START
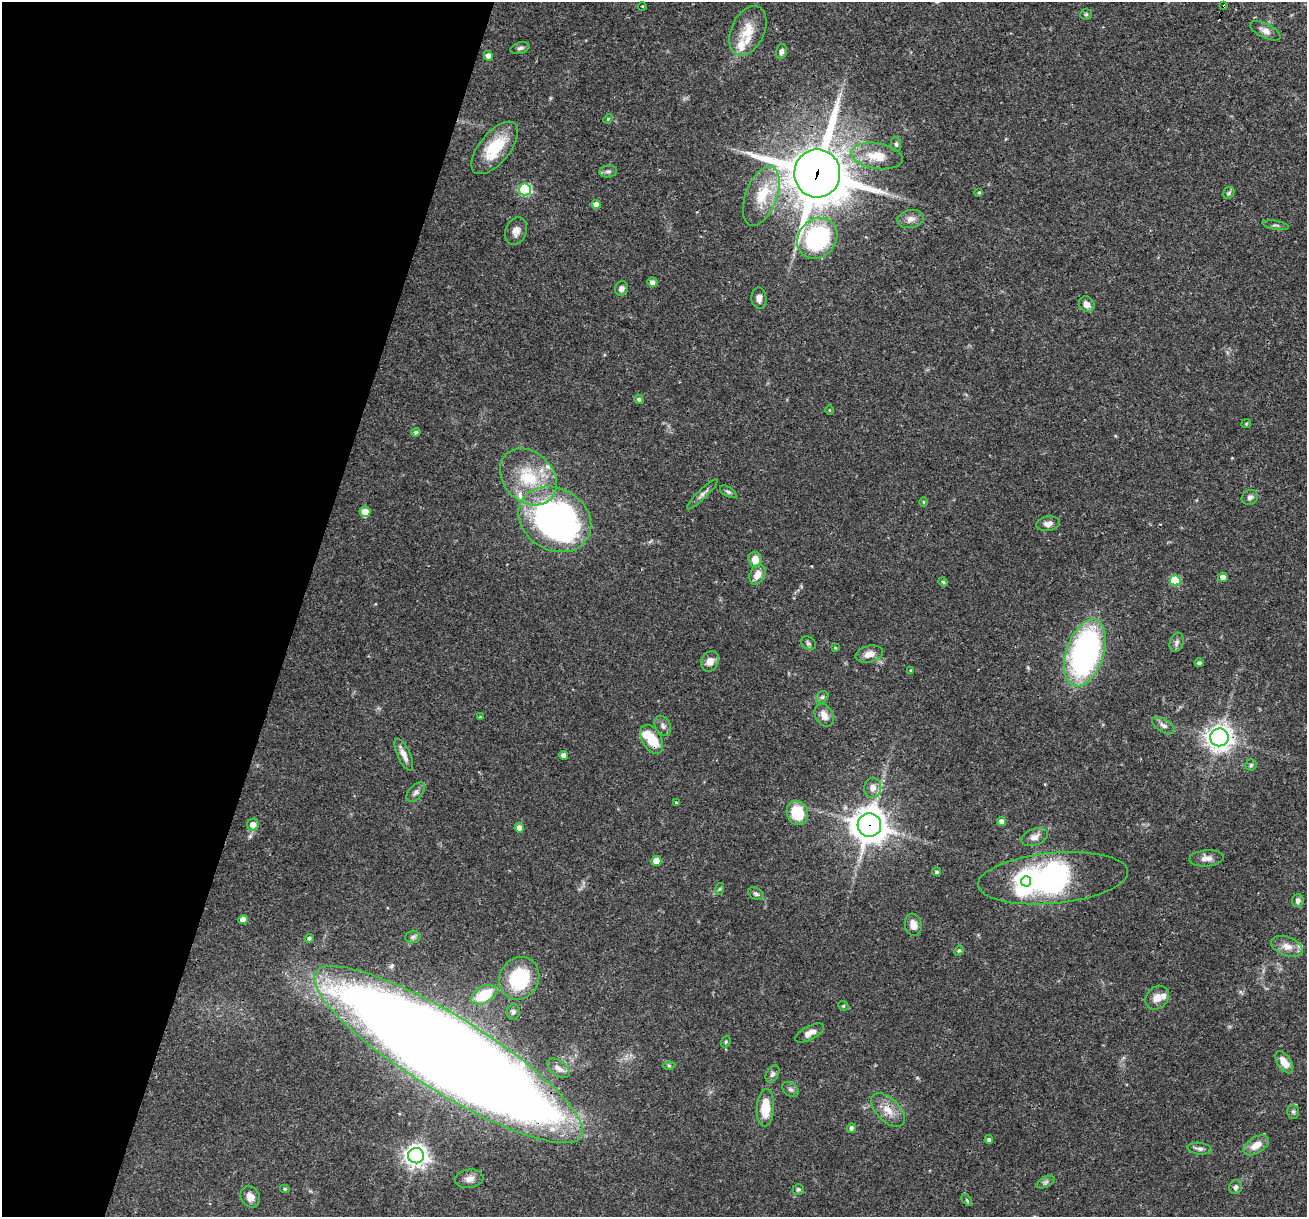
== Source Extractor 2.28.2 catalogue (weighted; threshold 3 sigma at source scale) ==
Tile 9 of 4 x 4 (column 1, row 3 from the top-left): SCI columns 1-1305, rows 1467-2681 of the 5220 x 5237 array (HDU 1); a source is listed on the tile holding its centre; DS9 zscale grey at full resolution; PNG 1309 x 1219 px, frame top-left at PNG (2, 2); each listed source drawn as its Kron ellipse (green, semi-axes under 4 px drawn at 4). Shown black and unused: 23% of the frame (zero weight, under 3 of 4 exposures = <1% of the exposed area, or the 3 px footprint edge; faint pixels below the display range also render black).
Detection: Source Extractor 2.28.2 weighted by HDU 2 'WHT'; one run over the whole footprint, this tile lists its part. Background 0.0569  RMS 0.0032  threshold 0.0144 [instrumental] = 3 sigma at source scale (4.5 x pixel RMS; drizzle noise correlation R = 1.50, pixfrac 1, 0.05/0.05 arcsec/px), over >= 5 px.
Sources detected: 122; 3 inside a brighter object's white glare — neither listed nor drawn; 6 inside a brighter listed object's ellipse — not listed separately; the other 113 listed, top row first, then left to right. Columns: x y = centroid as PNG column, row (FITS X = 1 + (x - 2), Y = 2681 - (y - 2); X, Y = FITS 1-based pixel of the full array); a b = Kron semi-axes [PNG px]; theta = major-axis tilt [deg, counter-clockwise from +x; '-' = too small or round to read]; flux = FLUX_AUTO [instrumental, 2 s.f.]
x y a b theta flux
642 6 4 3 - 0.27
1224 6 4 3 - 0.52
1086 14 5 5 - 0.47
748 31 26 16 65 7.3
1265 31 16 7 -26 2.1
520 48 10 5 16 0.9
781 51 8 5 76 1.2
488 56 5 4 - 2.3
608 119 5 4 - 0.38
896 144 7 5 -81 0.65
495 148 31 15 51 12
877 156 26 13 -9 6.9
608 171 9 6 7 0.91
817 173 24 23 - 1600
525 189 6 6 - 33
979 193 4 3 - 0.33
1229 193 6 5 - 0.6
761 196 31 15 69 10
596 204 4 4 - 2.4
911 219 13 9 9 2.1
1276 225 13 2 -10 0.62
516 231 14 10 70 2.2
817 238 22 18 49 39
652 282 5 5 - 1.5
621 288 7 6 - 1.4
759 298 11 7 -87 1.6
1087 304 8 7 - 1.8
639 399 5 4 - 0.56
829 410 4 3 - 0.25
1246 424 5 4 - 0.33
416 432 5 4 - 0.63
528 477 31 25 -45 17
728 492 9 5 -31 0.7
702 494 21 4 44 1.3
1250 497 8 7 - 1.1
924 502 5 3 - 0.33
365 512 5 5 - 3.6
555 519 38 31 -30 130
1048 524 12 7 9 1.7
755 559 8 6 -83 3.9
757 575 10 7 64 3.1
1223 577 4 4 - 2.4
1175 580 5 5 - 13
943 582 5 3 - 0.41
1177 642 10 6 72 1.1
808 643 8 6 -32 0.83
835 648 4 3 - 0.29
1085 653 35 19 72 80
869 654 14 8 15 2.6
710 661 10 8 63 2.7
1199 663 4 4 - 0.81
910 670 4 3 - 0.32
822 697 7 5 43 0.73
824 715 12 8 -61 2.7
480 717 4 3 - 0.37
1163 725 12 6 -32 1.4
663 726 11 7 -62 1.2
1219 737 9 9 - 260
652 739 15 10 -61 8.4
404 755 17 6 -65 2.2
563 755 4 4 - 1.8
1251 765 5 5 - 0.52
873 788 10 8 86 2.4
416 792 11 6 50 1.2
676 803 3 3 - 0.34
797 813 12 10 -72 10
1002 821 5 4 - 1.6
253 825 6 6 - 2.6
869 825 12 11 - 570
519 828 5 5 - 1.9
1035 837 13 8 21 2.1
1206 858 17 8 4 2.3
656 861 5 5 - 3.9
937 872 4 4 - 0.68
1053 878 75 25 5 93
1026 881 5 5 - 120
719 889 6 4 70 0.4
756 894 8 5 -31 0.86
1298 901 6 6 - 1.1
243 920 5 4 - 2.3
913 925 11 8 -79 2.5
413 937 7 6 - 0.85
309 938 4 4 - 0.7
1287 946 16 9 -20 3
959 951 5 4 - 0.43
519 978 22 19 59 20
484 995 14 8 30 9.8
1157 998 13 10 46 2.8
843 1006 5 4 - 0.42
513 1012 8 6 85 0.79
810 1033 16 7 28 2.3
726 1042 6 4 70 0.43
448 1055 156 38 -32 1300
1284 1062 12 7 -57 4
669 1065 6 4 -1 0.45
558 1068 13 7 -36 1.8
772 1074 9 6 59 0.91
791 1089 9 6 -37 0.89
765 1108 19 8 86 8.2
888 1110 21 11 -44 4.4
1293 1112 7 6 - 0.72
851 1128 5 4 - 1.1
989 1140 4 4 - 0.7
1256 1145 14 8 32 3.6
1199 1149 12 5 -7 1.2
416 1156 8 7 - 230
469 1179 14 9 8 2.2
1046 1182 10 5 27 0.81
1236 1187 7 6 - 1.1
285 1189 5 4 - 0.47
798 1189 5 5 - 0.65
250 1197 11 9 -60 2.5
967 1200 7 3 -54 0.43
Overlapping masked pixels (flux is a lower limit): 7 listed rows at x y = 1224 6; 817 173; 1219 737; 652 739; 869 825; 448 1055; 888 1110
END
START
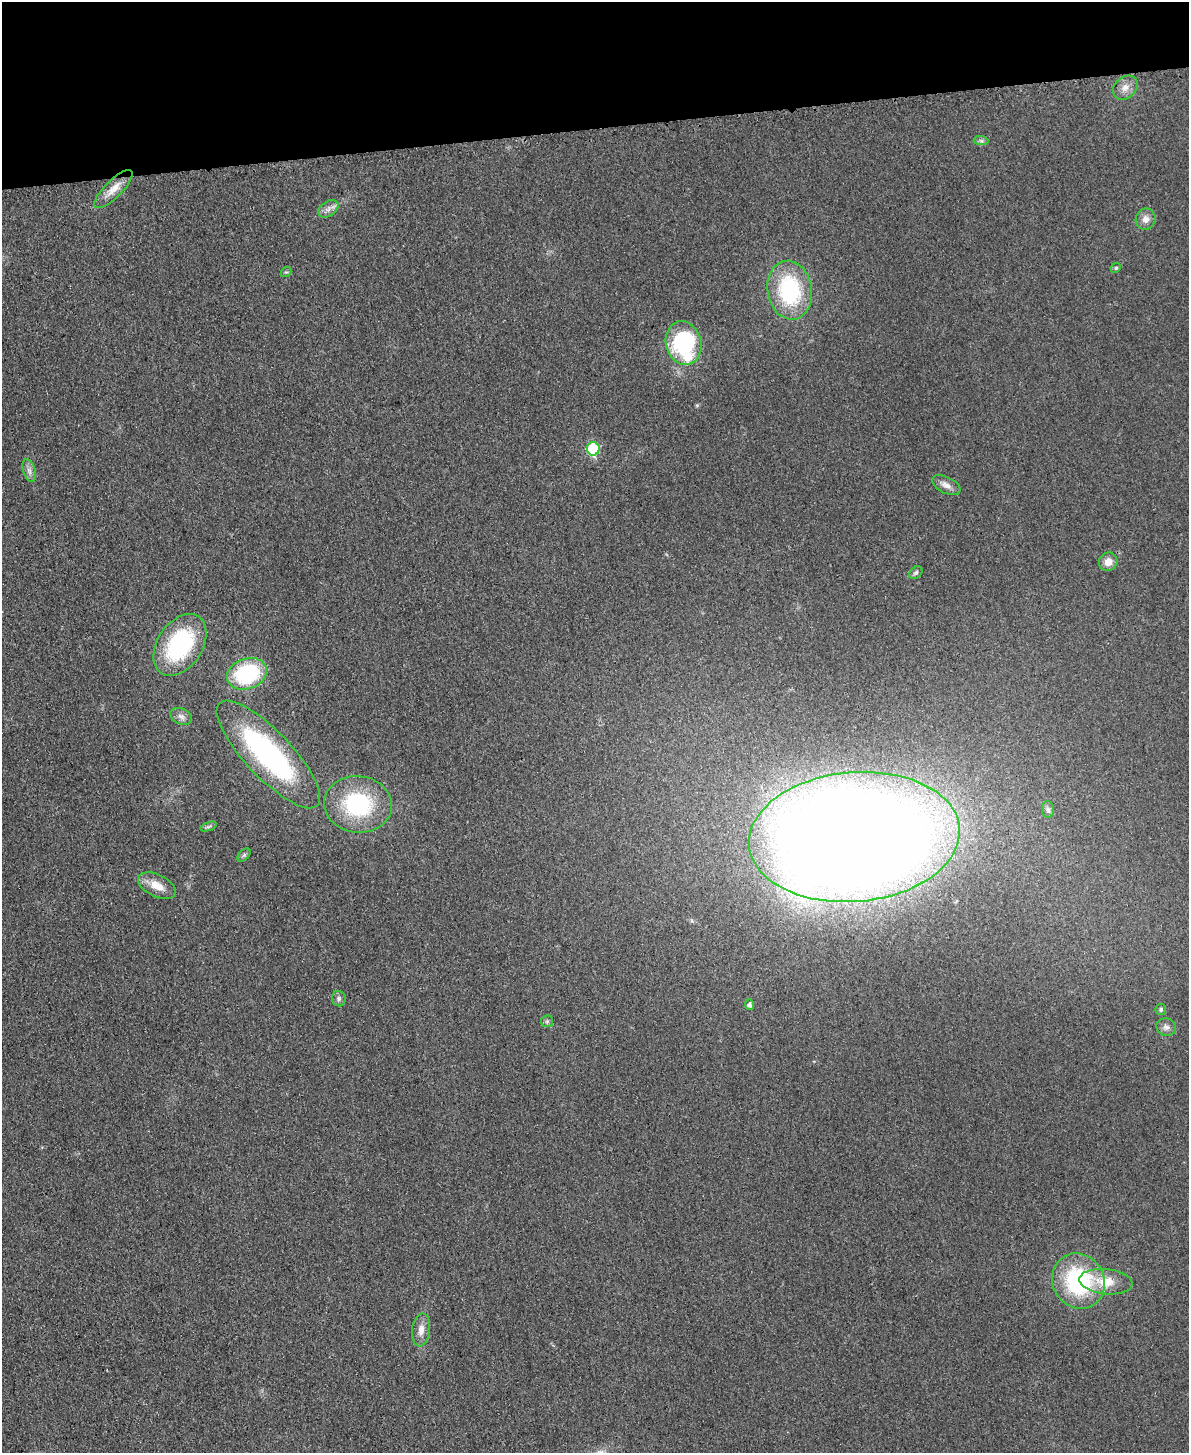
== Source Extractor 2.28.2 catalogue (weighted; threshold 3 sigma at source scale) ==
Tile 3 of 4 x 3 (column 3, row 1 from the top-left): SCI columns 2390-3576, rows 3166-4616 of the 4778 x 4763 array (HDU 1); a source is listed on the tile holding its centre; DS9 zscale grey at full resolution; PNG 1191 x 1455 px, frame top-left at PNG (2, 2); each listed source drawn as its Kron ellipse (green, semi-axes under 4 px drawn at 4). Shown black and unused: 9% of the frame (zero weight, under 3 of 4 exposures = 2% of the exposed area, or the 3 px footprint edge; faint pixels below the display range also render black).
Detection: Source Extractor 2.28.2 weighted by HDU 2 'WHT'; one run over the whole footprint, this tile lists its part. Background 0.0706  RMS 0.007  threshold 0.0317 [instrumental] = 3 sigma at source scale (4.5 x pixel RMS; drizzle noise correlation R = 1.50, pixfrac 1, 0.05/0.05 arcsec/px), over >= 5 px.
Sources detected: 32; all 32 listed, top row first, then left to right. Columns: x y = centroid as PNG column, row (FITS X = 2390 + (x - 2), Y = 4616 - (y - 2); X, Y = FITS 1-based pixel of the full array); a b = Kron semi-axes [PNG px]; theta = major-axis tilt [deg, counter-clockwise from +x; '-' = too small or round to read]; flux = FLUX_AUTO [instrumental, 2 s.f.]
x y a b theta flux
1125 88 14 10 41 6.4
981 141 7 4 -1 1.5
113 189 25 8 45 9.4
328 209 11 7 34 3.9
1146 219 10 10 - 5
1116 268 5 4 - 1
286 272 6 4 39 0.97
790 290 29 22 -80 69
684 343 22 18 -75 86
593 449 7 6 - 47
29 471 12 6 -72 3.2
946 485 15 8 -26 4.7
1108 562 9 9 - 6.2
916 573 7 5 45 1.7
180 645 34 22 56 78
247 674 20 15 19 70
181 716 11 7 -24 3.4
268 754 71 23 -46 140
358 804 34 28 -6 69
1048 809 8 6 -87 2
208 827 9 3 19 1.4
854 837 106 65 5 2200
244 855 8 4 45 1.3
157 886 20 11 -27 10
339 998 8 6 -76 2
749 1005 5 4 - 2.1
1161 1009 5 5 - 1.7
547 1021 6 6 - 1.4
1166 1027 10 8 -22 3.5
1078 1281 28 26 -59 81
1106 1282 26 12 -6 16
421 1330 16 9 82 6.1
END
# Direction
Show, in full, each line of the entries above that contains the string "Background". Matching is case-sensitive.

# Result below
Detection: Source Extractor 2.28.2 weighted by HDU 2 'WHT'; one run over the whole footprint, this tile lists its part. Background 0.0569  RMS 0.0032  threshold 0.0144 [instrumental] = 3 sigma at source scale (4.5 x pixel RMS; drizzle noise correlation R = 1.50, pixfrac 1, 0.05/0.05 arcsec/px), over >= 5 px.
Detection: Source Extractor 2.28.2 weighted by HDU 2 'WHT'; one run over the whole footprint, this tile lists its part. Background 0.0706  RMS 0.007  threshold 0.0317 [instrumental] = 3 sigma at source scale (4.5 x pixel RMS; drizzle noise correlation R = 1.50, pixfrac 1, 0.05/0.05 arcsec/px), over >= 5 px.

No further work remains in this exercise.